I "suspect" that my account (online) was attacked by a Bot that runs a routine to try to crack the password. Bitwarden didn't say who did the "attempted password" hacks. But my strong password stopped them, I guess.

 

[Mr._Graybeard]

LastPass seems to be a popular hacker target, FWIW.

 

[aja8888]

LastPass seems to be a popular hacker target, FWIW.

No doubt, all the password managers are in that scenario, I would guess.

 

[Sunset]

No doubt, all the password managers are in that scenario, I would guess.

Certainly all the ones in the cloud.
I run mine on my machine, so it's not a giant target for brute hacking. They could of course trick me with phishing attempts.

 

[MdaPetralia]

Certainly all the ones in the cloud.
I run mine on my machine, so it's not a giant target for brute hacking.

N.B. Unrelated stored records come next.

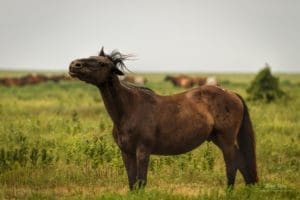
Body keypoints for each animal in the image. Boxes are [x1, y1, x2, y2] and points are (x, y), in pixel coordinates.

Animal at [68, 47, 258, 190]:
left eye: (102, 63)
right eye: (91, 57)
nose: (74, 65)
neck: (128, 109)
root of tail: (231, 93)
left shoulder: (143, 151)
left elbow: (141, 182)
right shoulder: (126, 152)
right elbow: (132, 183)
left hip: (226, 140)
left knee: (232, 166)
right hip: (217, 139)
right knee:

What password manager are you using that is not in the cloud? Or do you mean you are using the Bitwarden app/browser extension on your machine?

I'm using the Bitwarden browser extension/add-on on my pc and phone but not liking the thought of there being an online account that I, or some hacker, can also sign into to see all my credentials in the cloud. I'm also not happy with having to use an email address (more prone to brute force attacks) to sign-in to my account (would rather be able to create my own, non-email, username) to go along with the password.

 

[tulak]

This is why you want to have multiple layers of security. Even if I gave you my Vanguard account password, you couldn’t login.

 

[CaptTom]

What password manager are you using that is not in the cloud?

I use KeePass. It's free and open source. I control where I store the (encrypted) database containing my passwords. It's easy enough to keep them synch'd among multiple devices, since I do that with a lot of other data, too.

Admittedly, this method is a lot more hands-on than just letting Google or Apple or various apps manage your data for you, in their cloud. But worth it, IMHO.